On 10.02.2012 12:21, Branko Čibej wrote:
> On 07.02.2012 22:24, Stefan Fuhrmann wrote:
>> On 07.02.2012 00:41, Greg Stein wrote:
>>> In most data storage mechanisms for the repository, inheritable
>>> properties are a performance killer.
>> I'm not sure that this is actually applicable to SVN
>> for two reasons:
>> (1) we use deltification and
> I have absolutely no idea how deltification helps with inheritable
> properties.
Obviously. There are two important points to make here.
First, a system like Subversion *must* use some sort of
fragmented / multi-step data access. Indirect access to
properties is not something extraordinary here. Second,
access to large databases is dominated by their physical
organization. Details to both points below.
>> (2) we often handle whole file trees
> Neither here nor there.
On the contrary. This is an essential difference to e.g. NTFS.

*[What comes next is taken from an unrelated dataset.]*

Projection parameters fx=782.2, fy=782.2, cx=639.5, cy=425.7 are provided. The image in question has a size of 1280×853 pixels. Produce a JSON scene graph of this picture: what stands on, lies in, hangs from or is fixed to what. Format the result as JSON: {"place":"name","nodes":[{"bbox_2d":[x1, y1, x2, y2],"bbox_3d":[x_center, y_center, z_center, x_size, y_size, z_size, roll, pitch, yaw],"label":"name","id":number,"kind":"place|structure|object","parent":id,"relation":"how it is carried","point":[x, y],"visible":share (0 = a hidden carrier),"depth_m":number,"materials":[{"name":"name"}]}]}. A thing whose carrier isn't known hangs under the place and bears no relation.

Subversion reads individual nodes only very rarely while
most OSes can open single files only. Checking for props,
reading and finally evaluating them must be as fast as possible.

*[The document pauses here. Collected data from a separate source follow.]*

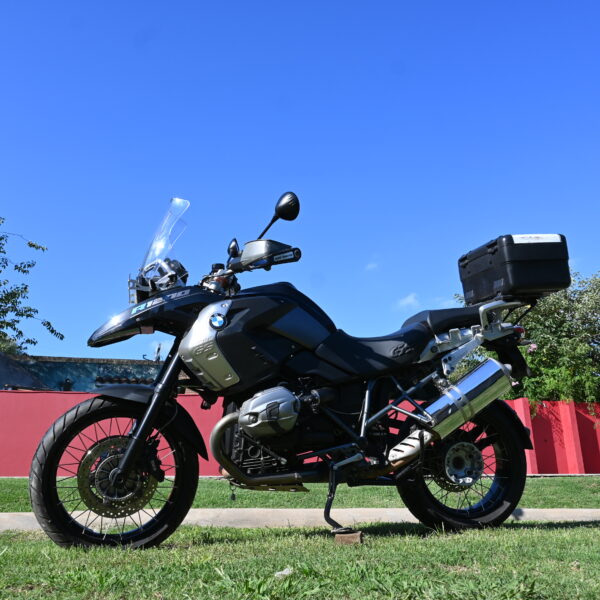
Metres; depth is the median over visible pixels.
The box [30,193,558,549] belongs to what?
motorcycle
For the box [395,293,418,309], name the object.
cloud
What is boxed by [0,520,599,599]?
lawn
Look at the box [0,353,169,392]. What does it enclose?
building
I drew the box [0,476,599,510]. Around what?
lawn
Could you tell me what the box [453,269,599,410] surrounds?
tree
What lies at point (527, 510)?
pavement
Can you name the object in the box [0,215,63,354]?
tree
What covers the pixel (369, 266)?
cloud
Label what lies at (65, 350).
sky
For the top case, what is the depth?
4.02 m
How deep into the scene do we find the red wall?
11.54 m
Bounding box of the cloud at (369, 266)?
[365,260,379,271]
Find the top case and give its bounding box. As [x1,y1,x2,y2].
[458,234,569,302]
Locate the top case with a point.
(542, 256)
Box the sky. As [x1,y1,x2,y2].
[1,0,599,364]
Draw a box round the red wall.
[0,390,599,477]
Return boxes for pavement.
[0,507,599,531]
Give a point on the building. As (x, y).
(66, 365)
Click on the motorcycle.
(129, 456)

Inherited properties eliminate the need to read props on
most nodes (only checking that there is no local override).
Even the evaluation of e.g. inherited ACLs may be skipped
if the semantics has been chosen appropriately. This is a
perfect example how elimination of redundancy (e.g. by
"deltification") improves performance rather than incurring
a penalty.
> Inheritable properties would be /relatively/ less of a killer in SVN
> backends because we're already doing lookups the silly way, i.e., a
> lookup for /a/b/c will resolve and read /a and a/b while searching for
> .../c, so it's not much extra work to keep the current values of
> inheritable properties in the lookup context.
The silly part of FSFS is that it does not optimize access
paths, yet, but stores changes individually. The challenge
is our two-dimensional key space and the fact that different
operations traverse the data along different dimensions
(e.g. log ./. checkout).
With my latest commit, the caching code allows for more
or less O(1) access / O(n) traversal along these dimensions.

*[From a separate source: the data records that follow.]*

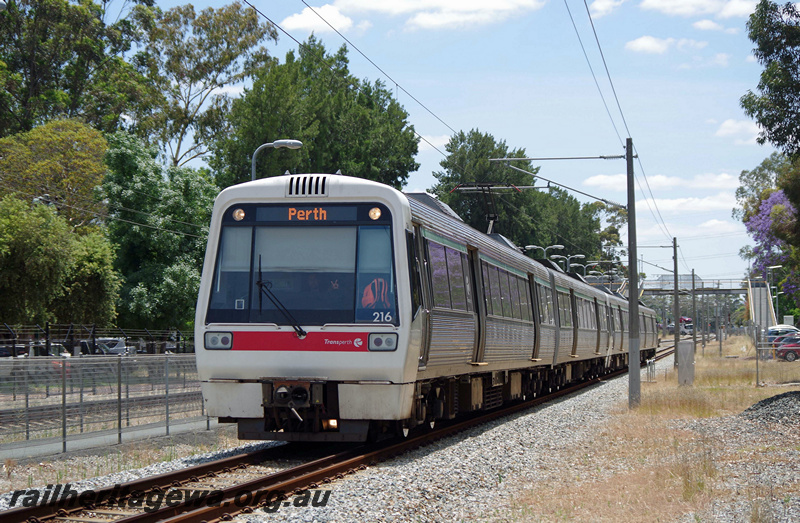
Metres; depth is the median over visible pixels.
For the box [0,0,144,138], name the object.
tree
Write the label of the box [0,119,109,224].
tree
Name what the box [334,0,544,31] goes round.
cloud
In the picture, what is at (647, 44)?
cloud
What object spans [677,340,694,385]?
electrical cabinet
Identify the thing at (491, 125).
sky
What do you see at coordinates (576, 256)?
street lamp
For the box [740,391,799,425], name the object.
gravel pile
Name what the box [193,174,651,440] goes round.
train
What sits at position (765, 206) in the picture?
flowering tree
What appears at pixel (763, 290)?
staircase
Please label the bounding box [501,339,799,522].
dry grass
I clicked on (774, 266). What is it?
street lamp
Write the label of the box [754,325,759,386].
fence post
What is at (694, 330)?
utility pole
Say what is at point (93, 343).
fence
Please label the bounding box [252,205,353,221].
destination display
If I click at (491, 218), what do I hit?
pantograph
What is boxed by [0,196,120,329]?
tree
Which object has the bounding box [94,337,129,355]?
car
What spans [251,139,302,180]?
street lamp
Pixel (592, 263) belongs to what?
street lamp
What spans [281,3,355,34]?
cloud
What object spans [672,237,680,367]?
utility pole
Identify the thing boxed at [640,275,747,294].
footbridge
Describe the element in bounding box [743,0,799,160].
tree
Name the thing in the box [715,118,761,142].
cloud
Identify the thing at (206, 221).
tree
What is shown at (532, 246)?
street lamp
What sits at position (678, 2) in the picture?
cloud
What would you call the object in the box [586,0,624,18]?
cloud
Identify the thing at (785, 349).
red car
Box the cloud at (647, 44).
[625,35,705,54]
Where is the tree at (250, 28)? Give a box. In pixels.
[126,2,281,172]
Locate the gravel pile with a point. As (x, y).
(765, 400)
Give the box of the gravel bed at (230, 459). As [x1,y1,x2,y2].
[0,343,682,522]
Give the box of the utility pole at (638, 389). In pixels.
[625,137,640,405]
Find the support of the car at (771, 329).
on the ground
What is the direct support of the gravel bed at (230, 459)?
on the ground
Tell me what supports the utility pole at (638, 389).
on the dry grass at (726, 389)
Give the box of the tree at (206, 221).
[98,132,219,334]
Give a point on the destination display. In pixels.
(325, 214)
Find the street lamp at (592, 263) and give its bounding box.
[581,260,619,280]
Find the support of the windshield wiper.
attached to the train
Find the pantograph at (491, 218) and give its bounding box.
[448,182,523,233]
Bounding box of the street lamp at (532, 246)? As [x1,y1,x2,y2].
[524,244,564,258]
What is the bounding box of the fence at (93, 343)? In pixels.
[0,323,195,356]
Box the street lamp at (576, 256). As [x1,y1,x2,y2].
[551,253,585,272]
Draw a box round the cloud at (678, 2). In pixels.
[642,0,756,18]
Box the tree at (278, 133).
[212,38,422,188]
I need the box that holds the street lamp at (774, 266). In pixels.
[766,264,782,323]
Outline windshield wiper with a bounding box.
[256,255,305,338]
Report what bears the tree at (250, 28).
on the ground
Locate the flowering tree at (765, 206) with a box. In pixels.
[742,191,798,301]
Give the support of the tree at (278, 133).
on the ground
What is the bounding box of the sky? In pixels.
[108,0,787,286]
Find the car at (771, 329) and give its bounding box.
[766,325,799,343]
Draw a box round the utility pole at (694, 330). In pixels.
[690,269,696,350]
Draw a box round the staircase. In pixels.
[747,280,775,334]
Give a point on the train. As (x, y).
(434, 220)
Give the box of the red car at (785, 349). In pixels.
[774,336,799,360]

> A proper lookup would jump straight to /a/b/c without examining the
> intermediate directories, and /then/ it would have to climb back up the
> tree to find inheritable props (or ACLs, same difference in this case).
> For a real filesystem, that's definitely a performance killer, and the
> reason why NTFS fakes ACL inheritance. The assumption is that you'll be
> changing inheritable ACLs a lot less often than you will be reading
> them, so the storage/performance tradeoff is definitely worth it.
Question: how many entries would a direct lookup structure
need to have (i.e. path_at_rev -> data pointer)? Keep in
mind that may valid paths like /branches/foo/bar will never
be mentioned anywhere in a SVN repository because they
never got touched under that name. A rough estimation for
a fully expanded list of entries is
#nodesInTrunk * #openBranches * #revisions
This yields 10^9 entries for small repositories and >10^14
for KDE-sized ones. Clearly impractical.
Even NTFS does not attempt a direct mapping but uses
a tree structure and simply hopes to cache enough nodes
to make access performance acceptable. The differences
to FSFS are details of the tree representation.
> I suspect the situation in SVN FS is quite similar, and if we
> restructured the way the directory tree is represented to something
> similar to how WC-NG (or Mercurial) does it, these issues would suddenly
> become more important.
For the working copy, things are different because we
are more likely to access to single items and we need
to support data changes. The latter calls for more flexible /
generic data structures than the r/o data backend where
small size can be made to equal high performance.
Sorage / performance tradeoffs on the *client side* are
plausible, though.
-- Stefan^2.
Received on 2012-02-12 02:53:18 CET